Problem: Only the text of the records belongs in the answer, copied exactly and without pictures.

(Available data)

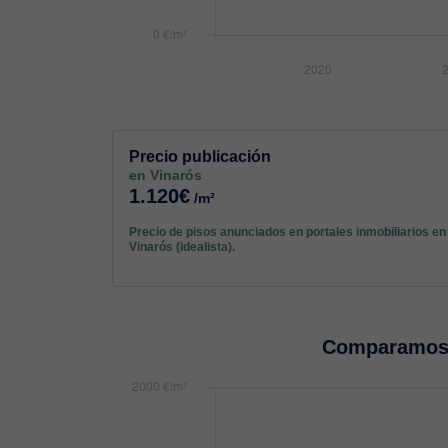
Precio publicación
en Vinarós
1.120€
/m²
Precio de pisos anunciados en portales inmobiliarios en
Vinarós (idealista).
Comparamos 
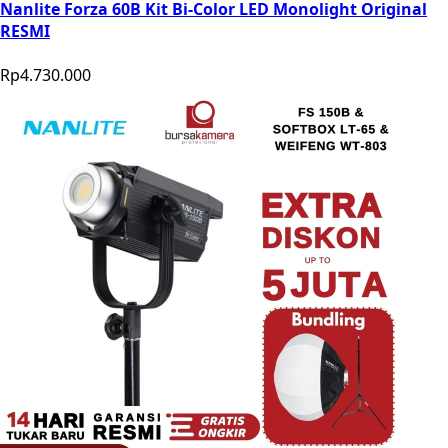
Nanlite Forza 60B Kit Bi-Color LED Monolight Original
RESMI
Rp4.730.000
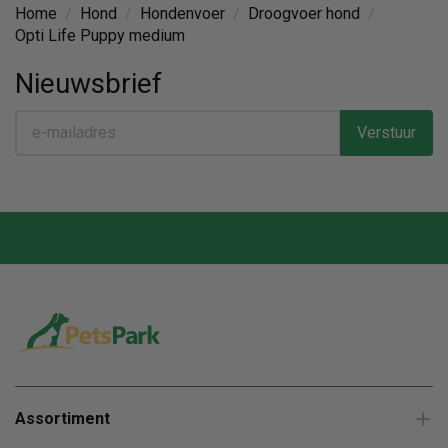
Home
/
Hond
/
Hondenvoer
/
Droogvoer hond
/
Opti Life Puppy medium
Nieuwsbrief
Verstuur
Assortiment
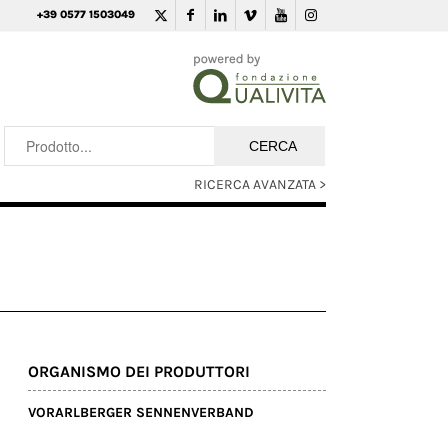
+39 0577 1503049
RICERCA AVANZATA >
ORGANISMO DEI PRODUTTORI
VORARLBERGER SENNENVERBAND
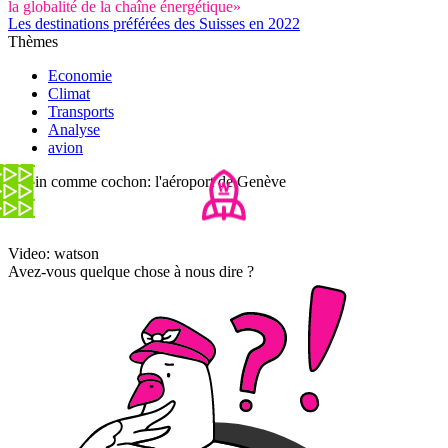
la globalité de la chaîne énergétique»
Les destinations préférées des Suisses en 2022
Thèmes
Economie
Climat
Transports
Analyse
avion
Copin comme cochon: l'aéroport de Genève
Video: watson
Avez-vous quelque chose à nous dire ?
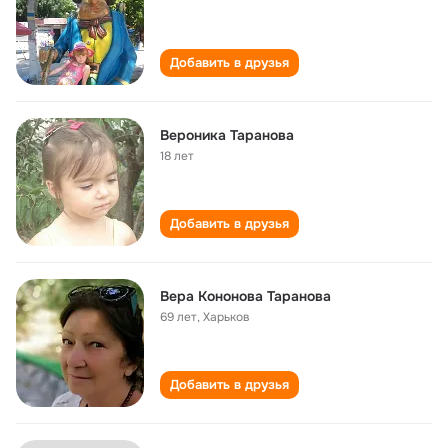
Добавить в друзья
Вероника Таранова
18 лет
Добавить в друзья
Вера Кононова Таранова
69 лет
,
Харьков
Добавить в друзья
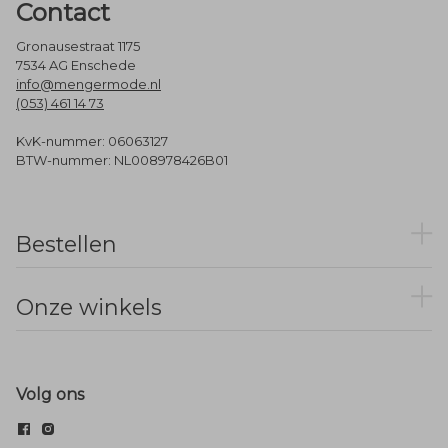
Contact
Gronausestraat 1175
7534 AG Enschede
info@mengermode.nl
(053) 461 14 73
KvK-nummer: 06063127
BTW-nummer: NL008978426B01
Bestellen
Onze winkels
Volg ons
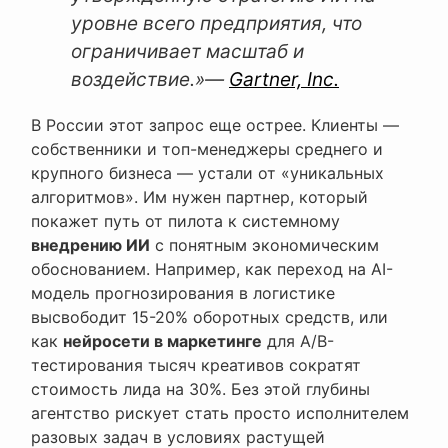
уровне всего предприятия, что
ограничивает масштаб и
воздействие.»
—
Gartner, Inc.
В России этот запрос еще острее. Клиенты —
собственники и топ-менеджеры среднего и
крупного бизнеса — устали от «уникальных
алгоритмов». Им нужен партнер, который
покажет путь от пилота к системному
внедрению ИИ
с понятным экономическим
обоснованием. Например, как переход на AI-
модель прогнозирования в логистике
высвободит 15-20% оборотных средств, или
как
нейросети в маркетинге
для A/B-
тестирования тысяч креативов сократят
стоимость лида на 30%. Без этой глубины
агентство рискует стать просто исполнителем
разовых задач в условиях растущей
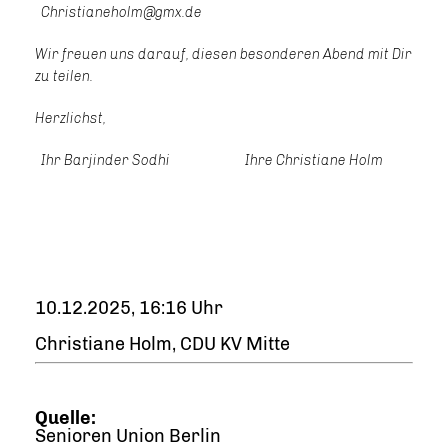
Christianeholm@gmx.de
Wir freuen uns darauf, diesen besonderen Abend mit Dir
zu teilen.
Herzlichst,
Ihr Barjinder Sodhi Ihre Christiane Holm
10.12.2025, 16:16 Uhr
Christiane Holm, CDU KV Mitte
Quelle:
Senioren Union Berlin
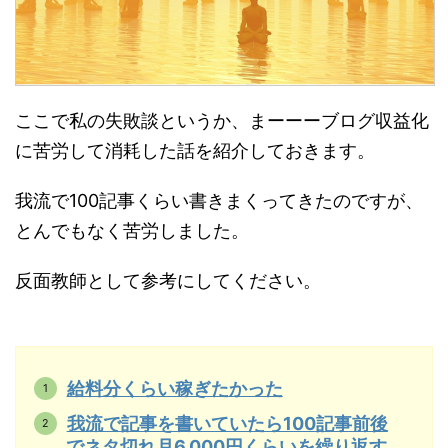
ここで私の失敗談というか、まーーーブログ収益化
に苦労して消耗した話を紹介しておきます。
我流で100記事くらい書きまくってきたのですが、
とんでもなく苦労しました。
反面教師として参考にしてください。
給料分くらい稼ぎたかった
我流で記事を書いていたら100記事前後
でネタ切れ月6,000円くらいを繰り返す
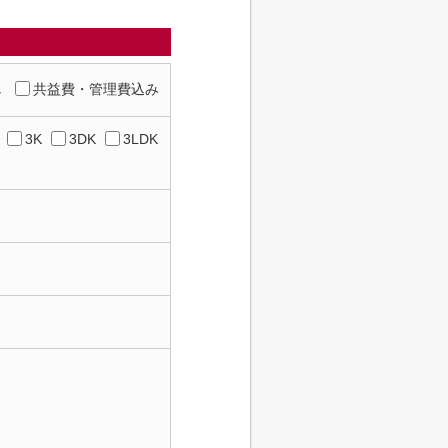
し
共益費・管理費込み
3K
3DK
3LDK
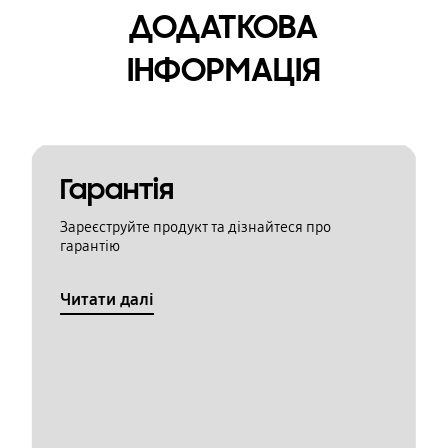
ДОДАТКОВА
ІНФОРМАЦІЯ
Гарантія
Зареєструйте продукт та дізнайтеся про
гарантію
Читати далі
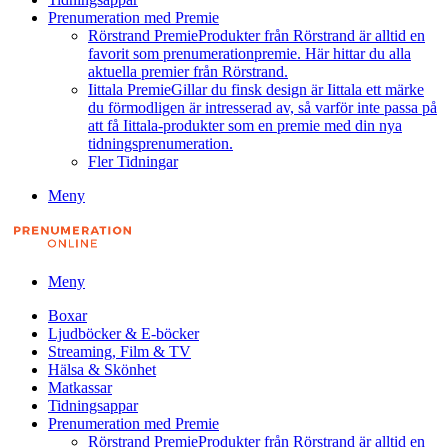
Prenumeration med Premie
Rörstrand Premie
Produkter från Rörstrand är alltid en
favorit som prenumerationpremie. Här hittar du alla
aktuella premier från Rörstrand.
Iittala Premie
Gillar du finsk design är Iittala ett märke
du förmodligen är intresserad av, så varför inte passa på
att få Iittala-produkter som en premie med din nya
tidningsprenumeration.
Fler Tidningar
Meny
Meny
Boxar
Ljudböcker & E-böcker
Streaming, Film & TV
Hälsa & Skönhet
Matkassar
Tidningsappar
Prenumeration med Premie
Rörstrand Premie
Produkter från Rörstrand är alltid en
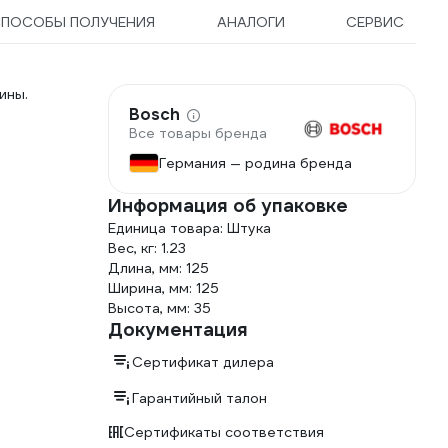
ПОСОБЫ ПОЛУЧЕНИЯ
АНАЛОГИ
СЕРВИС
ины.
Bosch
Все товары бренда
Германия — родина бренда
Информация об упаковке
Единица товара: Штука
Вес, кг: 1.23
Длина, мм: 125
Ширина, мм: 125
Высота, мм: 35
Документация
Сертификат дилера
Гарантийный талон
Сертификаты соответствия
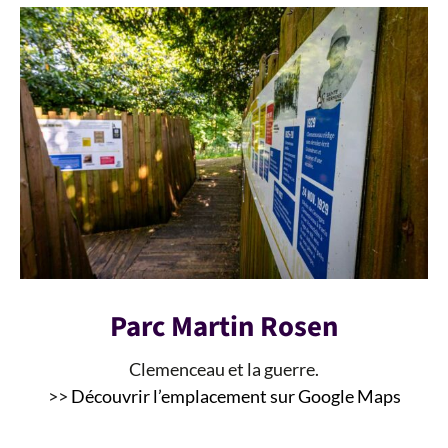
Parc Martin Rosen
Clemenceau et la guerre.
>>
Découvrir l’emplacement sur Google Maps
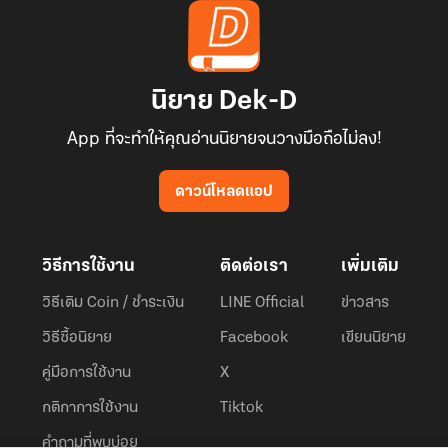
นิยาย Dek-D
App ที่จะทำให้คุณอ่านนิยายจนวางมือถือไม่ลง!
ดาวน์โหลดแอป
วิธีการใช้งาน
ติดต่อเรา
เพิ่มเติม
วิธีเติม Coin / ชำระเงิน
LINE Official
ข่าวสาร
วิธีซื้อนิยาย
Facebook
เขียนนิยาย
คู่มือการใช้งาน
X
กติกาการใช้งาน
Tiktok
คำถามที่พบบ่อย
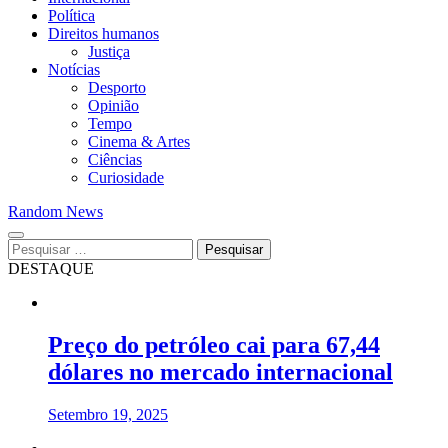
Política
Direitos humanos
Justiça
Notícias
Desporto
Opinião
Tempo
Cinema & Artes
Ciências
Curiosidade
Random News
Pesquisar
por:
DESTAQUE
Preço do petróleo cai para 67,44
dólares no mercado internacional
Setembro 19, 2025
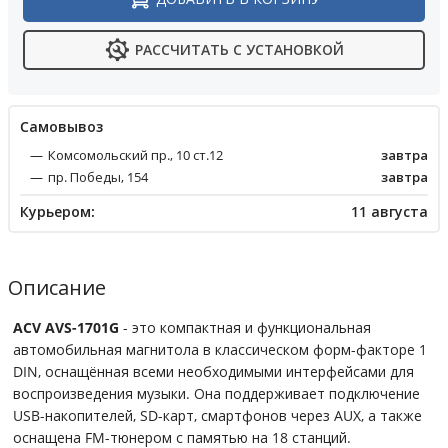
РАССЧИТАТЬ С УСТАНОВКОЙ
Cамовывоз
Комсомольский пр., 10 ст.12
завтра
пр. Победы, 154
завтра
Курьером:
11 августа
Описание
ACV AVS-1701G
- это компактная и функциональная
автомобильная магнитола в классическом форм-факторе 1
DIN, оснащённая всеми необходимыми интерфейсами для
воспроизведения музыки. Она поддерживает подключение
USB-накопителей, SD-карт, смартфонов через AUX, а также
оснащена FM-тюнером с памятью на 18 станций.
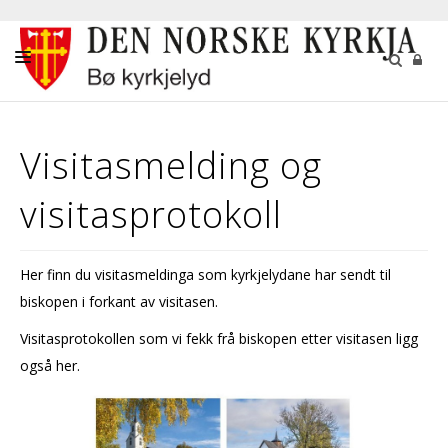
KYRKJELEGE HANDLINGAR
Visitasmelding og
KYRKJELYDSARBEID
visitasprotokoll
KYRKJENE OG KYRKJEGARDEN
KULTURARRANGEMENT
Her finn du visitasmeldinga som kyrkjelydane har sendt til
GIVARTENESTE
biskopen i forkant av visitasen.
KYRKJELYDSBLAD
Visitasprotokollen som vi fekk frå biskopen etter visitasen ligg
KALENDER
også her.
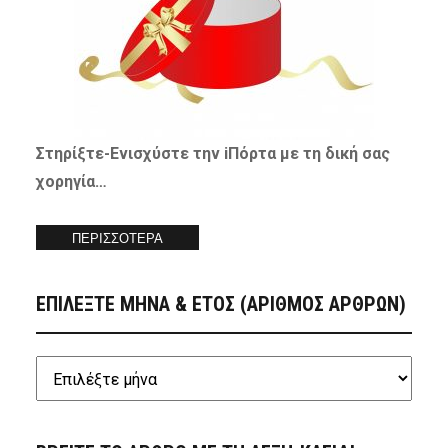
Στηρίξτε-
Ενισχύστε
την iΠόρτα με τη δική σας
χορηγία…
ΠΕΡΙΣΣΟΤΕΡΑ
ΕΠΙΛΕΞΤΕ ΜΗΝΑ & ΕΤΟΣ (ΑΡΙΘΜΟΣ ΑΡΘΡΩΝ)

(End Available data)

Answer box:
Precio publicación
en Vinarós
1.120€
/m²
Precio de pisos anunciados en portales inmobiliarios en
Vinarós (idealista).
Comparamos 
Nanlite Forza 60B Kit Bi-Color LED Monolight Original
RESMI
Rp4.730.000
Home
/
Hond
/
Hondenvoer
/
Droogvoer hond
/
Opti Life Puppy medium
Nieuwsbrief
Verstuur
Assortiment
+39 0577 1503049
RICERCA AVANZATA >
ORGANISMO DEI PRODUTTORI
VORARLBERGER SENNENVERBAND
la globalité de la chaîne énergétique»
Les destinations préférées des Suisses en 2022
Thèmes
Economie
Climat
Transports
Analyse
avion
Copin comme cochon: l'aéroport de Genève
Video: watson
Avez-vous quelque chose à nous dire ?
Добавить в друзья
Вероника Таранова
18 лет
Добавить в друзья
Вера Кононова Таранова
69 лет
,
Харьков
Добавить в друзья
Contact
Gronausestraat 1175
7534 AG Enschede
info@mengermode.nl
(053) 461 14 73
KvK-nummer: 06063127
BTW-nummer: NL008978426B01
Bestellen
Onze winkels
Volg ons
уровне всего предприятия, что
ограничивает масштаб и
воздействие.»
—
Gartner, Inc.
В России этот запрос еще острее. Клиенты —
собственники и топ-менеджеры среднего и
крупного бизнеса — устали от «уникальных
алгоритмов». Им нужен партнер, который
покажет путь от пилота к системному
внедрению ИИ
с понятным экономическим
обоснованием. Например, как переход на AI-
модель прогнозирования в логистике
высвободит 15-20% оборотных средств, или
как
нейросети в маркетинге
для A/B-
тестирования тысяч креативов сократят
стоимость лида на 30%. Без этой глубины
агентство рискует стать просто исполнителем
разовых задач в условиях растущей
Christianeholm@gmx.de
Wir freuen uns darauf, diesen besonderen Abend mit Dir
zu teilen.
Herzlichst,
Ihr Barjinder Sodhi Ihre Christiane Holm
10.12.2025, 16:16 Uhr
Christiane Holm, CDU KV Mitte
Quelle:
Senioren Union Berlin
ここで私の失敗談というか、まーーーブログ収益化
に苦労して消耗した話を紹介しておきます。
我流で100記事くらい書きまくってきたのですが、
とんでもなく苦労しました。
反面教師として参考にしてください。
給料分くらい稼ぎたかった
我流で記事を書いていたら100記事前後
でネタ切れ月6,000円くらいを繰り返す
し
共益費・管理費込み
3K
3DK
3LDK
ДОДАТКОВА
ІНФОРМАЦІЯ
Гарантія
Зареєструйте продукт та дізнайтеся про
гарантію
Читати далі
Prenumeration med Premie
Rörstrand Premie
Produkter från Rörstrand är alltid en
favorit som prenumerationpremie. Här hittar du alla
aktuella premier från Rörstrand.
Iittala Premie
Gillar du finsk design är Iittala ett märke
du förmodligen är intresserad av, så varför inte passa på
att få Iittala-produkter som en premie med din nya
tidningsprenumeration.
Fler Tidningar
Meny
Meny
Boxar
Ljudböcker & E-böcker
Streaming, Film & TV
Hälsa & Skönhet
Matkassar
Tidningsappar
Prenumeration med Premie
Rörstrand Premie
Produkter från Rörstrand är alltid en
ПОСОБЫ ПОЛУЧЕНИЯ
АНАЛОГИ
СЕРВИС
ины.
Bosch
Все товары бренда
Германия — родина бренда
Информация об упаковке
Единица товара: Штука
Вес, кг: 1.23
Длина, мм: 125
Ширина, мм: 125
Высота, мм: 35
Документация
Сертификат дилера
Гарантийный талон
Сертификаты соответствия
Parc Martin Rosen
Clemenceau et la guerre.
>>
Découvrir l’emplacement sur Google Maps
นิยาย Dek-D
App ที่จะทำให้คุณอ่านนิยายจนวางมือถือไม่ลง!
ดาวน์โหลดแอป
วิธีการใช้งาน
ติดต่อเรา
เพิ่มเติม
วิธีเติม Coin / ชำระเงิน
LINE Official
ข่าวสาร
วิธีซื้อนิยาย
Facebook
เขียนนิยาย
คู่มือการใช้งาน
X
กติกาการใช้งาน
Tiktok
คำถามที่พบบ่อย
Política
Direitos humanos
Justiça
Notícias
Desporto
Opinião
Tempo
Cinema & Artes
Ciências
Curiosidade
Random News
Pesquisar
por:
DESTAQUE
Preço do petróleo cai para 67,44
dólares no mercado internacional
Setembro 19, 2025
РАССЧИТАТЬ С УСТАНОВКОЙ
Cамовывоз
Комсомольский пр., 10 ст.12
завтра
пр. Победы, 154
завтра
Курьером:
11 августа
Описание
ACV AVS-1701G
- это компактная и функциональная
автомобильная магнитола в классическом форм-факторе 1
DIN, оснащённая всеми необходимыми интерфейсами для
воспроизведения музыки. Она поддерживает подключение
USB-накопителей, SD-карт, смартфонов через AUX, а также
оснащена FM-тюнером с памятью на 18 станций.
KYRKJELEGE HANDLINGAR
Visitasmelding og
KYRKJELYDSARBEID
visitasprotokoll
KYRKJENE OG KYRKJEGARDEN
KULTURARRANGEMENT
Her finn du visitasmeldinga som kyrkjelydane har sendt til
GIVARTENESTE
biskopen i forkant av visitasen.
KYRKJELYDSBLAD
Visitasprotokollen som vi fekk frå biskopen etter visitasen ligg
KALENDER
også her.
Στηρίξτε-
Ενισχύστε
την iΠόρτα με τη δική σας
χορηγία…
ΠΕΡΙΣΣΟΤΕΡΑ
ΕΠΙΛΕΞΤΕ ΜΗΝΑ & ΕΤΟΣ (ΑΡΙΘΜΟΣ ΑΡΘΡΩΝ)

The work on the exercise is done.